From Visibility to Enforcement
Zscaler says the access graph will feed into its Zero Trust Exchange, where that visibility can be used to enforce policy rather than simply document risk. In theory, that could give customers a more dynamic way to limit exposure, analyze blast radius, and trigger automated responses when agent or identity behavior appears risky.
But the approach also depends on execution. Enterprises often run fragmented environments with identity data, cloud permissions, application logs, and security telemetry spread across multiple platforms. Integrating Symmetry’s access graph into those environments — and making it useful at scale — may prove as important as the technology itself.
Why Project AI-Guardian Matters
Zscaler is positioning the acquisition as part of a broader push into AI security. Alongside the deal, the company introduced Project AI-Guardian, a partner-led initiative involving global systems integrators including EY, Cognizant, Infosys, TCS, Wipro, and HCLTech.
The program is intended to help enterprises assess and manage risks tied to AI deployments, reflecting a practical challenge for security teams: AI governance is not simply a product deployment problem, but a process that requires risk assessment, policy definition, agent monitoring, and coordination among security, IT, legal, and compliance teams.
That is where systems integrators could become central to Zscaler’s strategy. Many large enterprises are already relying on consulting firms to implement AI programs. By bringing those partners into its AI security push, Zscaler is signaling that governance will require operational support as much as new tooling.

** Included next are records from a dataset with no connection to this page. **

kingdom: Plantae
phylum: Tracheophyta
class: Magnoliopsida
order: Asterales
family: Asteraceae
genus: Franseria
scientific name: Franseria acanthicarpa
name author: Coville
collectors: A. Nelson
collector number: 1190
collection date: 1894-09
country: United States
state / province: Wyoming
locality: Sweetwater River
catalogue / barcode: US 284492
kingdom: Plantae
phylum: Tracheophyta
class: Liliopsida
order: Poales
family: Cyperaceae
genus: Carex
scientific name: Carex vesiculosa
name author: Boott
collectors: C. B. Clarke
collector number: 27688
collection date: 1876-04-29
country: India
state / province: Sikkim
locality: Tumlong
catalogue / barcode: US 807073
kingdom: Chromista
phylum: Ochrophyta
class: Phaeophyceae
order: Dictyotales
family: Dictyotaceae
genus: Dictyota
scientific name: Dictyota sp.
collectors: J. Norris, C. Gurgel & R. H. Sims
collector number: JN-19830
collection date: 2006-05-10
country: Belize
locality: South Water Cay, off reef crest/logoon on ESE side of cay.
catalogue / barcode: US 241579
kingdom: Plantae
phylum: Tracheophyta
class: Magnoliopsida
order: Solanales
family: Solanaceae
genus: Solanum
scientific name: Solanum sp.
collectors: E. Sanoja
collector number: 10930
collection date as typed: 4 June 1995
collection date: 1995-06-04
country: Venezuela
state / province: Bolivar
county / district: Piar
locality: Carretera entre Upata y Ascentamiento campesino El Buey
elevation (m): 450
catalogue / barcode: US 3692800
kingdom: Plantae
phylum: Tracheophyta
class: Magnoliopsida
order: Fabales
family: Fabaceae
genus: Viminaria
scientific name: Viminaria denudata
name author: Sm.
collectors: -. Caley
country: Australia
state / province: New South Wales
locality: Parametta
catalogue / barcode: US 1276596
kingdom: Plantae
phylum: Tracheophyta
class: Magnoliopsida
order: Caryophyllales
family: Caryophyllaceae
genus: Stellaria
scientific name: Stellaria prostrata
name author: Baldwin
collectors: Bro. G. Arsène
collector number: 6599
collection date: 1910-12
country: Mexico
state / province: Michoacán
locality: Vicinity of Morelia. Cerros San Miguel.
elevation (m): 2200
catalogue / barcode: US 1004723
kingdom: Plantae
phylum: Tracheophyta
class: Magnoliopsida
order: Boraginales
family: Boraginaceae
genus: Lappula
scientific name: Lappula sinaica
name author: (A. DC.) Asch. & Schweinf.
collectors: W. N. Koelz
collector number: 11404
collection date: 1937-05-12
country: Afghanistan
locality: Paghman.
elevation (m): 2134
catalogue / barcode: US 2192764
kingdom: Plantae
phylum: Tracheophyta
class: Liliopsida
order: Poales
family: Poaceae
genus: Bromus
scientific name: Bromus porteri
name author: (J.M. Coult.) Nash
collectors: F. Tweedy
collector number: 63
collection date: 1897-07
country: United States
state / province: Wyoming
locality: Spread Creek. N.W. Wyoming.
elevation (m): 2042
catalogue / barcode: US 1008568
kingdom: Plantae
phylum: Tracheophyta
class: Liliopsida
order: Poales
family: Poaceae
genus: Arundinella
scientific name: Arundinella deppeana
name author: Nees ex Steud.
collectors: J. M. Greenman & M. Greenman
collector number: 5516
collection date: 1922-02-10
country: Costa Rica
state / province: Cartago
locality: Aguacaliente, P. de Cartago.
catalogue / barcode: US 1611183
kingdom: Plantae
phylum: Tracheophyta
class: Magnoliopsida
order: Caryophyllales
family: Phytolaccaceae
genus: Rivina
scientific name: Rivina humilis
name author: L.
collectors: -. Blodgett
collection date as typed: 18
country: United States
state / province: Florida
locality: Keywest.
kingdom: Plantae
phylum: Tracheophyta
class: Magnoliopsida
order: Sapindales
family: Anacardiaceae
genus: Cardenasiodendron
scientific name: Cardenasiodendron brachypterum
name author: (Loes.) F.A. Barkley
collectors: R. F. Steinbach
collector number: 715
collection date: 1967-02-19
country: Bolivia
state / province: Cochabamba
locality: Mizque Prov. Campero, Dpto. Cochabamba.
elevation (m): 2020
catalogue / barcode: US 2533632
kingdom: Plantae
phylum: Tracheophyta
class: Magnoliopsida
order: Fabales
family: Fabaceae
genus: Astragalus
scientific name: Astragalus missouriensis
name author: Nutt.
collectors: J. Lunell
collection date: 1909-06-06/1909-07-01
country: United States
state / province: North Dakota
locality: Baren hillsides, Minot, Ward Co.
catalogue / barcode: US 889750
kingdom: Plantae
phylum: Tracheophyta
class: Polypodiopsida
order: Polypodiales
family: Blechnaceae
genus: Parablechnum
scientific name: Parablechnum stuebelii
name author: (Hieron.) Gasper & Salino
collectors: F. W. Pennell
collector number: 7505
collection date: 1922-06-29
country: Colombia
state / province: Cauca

The Bigger Question for Enterprise Security
For security leaders, the deal points to a larger architectural question: whether existing IAM, SIEM, and data-security tools can be extended to cover AI agents, or whether enterprises will need purpose-built governance layers for non-human identities.
The answer is not yet clear. The Zscaler-Symmetry deal shows how one major security vendor is trying to define the problem and its solution. Whether enterprises can turn that model into practical, scalable controls will determine how much the acquisition changes AI security in practice.